Odd pause when firing bullets

Hi guys and gals,

I have an issue that when I fire a round from my spaceship, there is an ever so slight pause… this can be a little annoying when firing off loads of bullets in quick succession. Also, for some reason when testing on my old G4 eMac, when I fire the FIRST bullet, there is a huge pause, but it then runs fine after that…

I’m a bit of a Unity noob and it’s probably something basic, but any help would be greatly appreciated :wink:

Cheers!

Do you can post your fire code?

Are you instantiating bullets?

Hi,

Yes, I am instantiating the bullets:

var speed = 40.0;
var bullet : Transform;

function Update ()
{

var x = Input.GetAxis(“Horizontal”) * Time.deltaTime * speed;
var y = Input.GetAxis(“Vertical”) * Time.deltaTime * speed;
transform.Translate(x, y, 0);

if (Input.GetKeyDown(32)) {
Instantiate(bullet, transform.position, transform.rotation);
}
}

note: (It doesnt solve your problem) you must add some velocity to the bullet.

var bulletspeed : float = 60;
var bulletshoot : Transform; //Or Rigidbody
bulletshoot = Instantiate(bullet, transform.position, transform.rotation);
bulletshoot.velocity = transform.TransformDirection(Vector3(0,0,bulletspeed)); //bulletspeed is one word

another note: use FixedUpdate instead of Update

That is constant.
so Update gives you 20 fps then 2 fps then 100 fps
this is not so good.
FixedUpdate gives you always for eg. 20 fps

and you can control your shoot frequence:

var frame = 10;
var every = 0;

function FixedUpdate {
if(every>=frame) {
//Do something usefull…
every = 0;
}
every++;
}

That do something each 10 frames.

realm_1

Thanks for that. I have the bullet speed set up already on a separate script attached to the bullet. Should I not do this? Still not quite sure why I’m getting the pause… odd…

Ah, problem solved… seems it’s a CPU issue… runs sweet on my new PC but the Mac is just a little too old and slow and my placeholder gfx have a fair few polys.

ok
I’d place the speed in the same script but you can do that also in your way.

I’d look into … bah forgot the name.

Basically you have an array of 50 (or whatever) premade bullets, hidden off map, so as to avoid continual instantiate/destroy costs. You can make it more complicated as you wish.

Done a lot in Flash, but can be advantages in unity - someone recently posted a script for it.

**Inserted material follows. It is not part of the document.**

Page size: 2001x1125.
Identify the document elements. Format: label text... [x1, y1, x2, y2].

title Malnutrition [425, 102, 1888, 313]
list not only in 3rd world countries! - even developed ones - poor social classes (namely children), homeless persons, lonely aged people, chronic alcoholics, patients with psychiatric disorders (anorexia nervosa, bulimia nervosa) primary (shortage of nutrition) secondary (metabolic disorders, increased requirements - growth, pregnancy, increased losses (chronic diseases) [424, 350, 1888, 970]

If someone can remember the name…

instantiation can introduce small hiccups. Load some bullets into the scene and keep them off camera and move them in when you need them. That way ram is preallocated so there is no hiccup on the fly.

This concept is called a Pool and it’s indeed quite commonly used in Flash games. Every managed environment (i.e. with a garbage collector) like Unity’s benefit a lot from this kind of architecture : you spare resources necessary for instanciations AND garbage collection.

Cool, I’ll have a go at that, thanks :slight_smile: Used arrays a bit in C++ (currently studying that), so should be able to work it out… hopefully. LOL.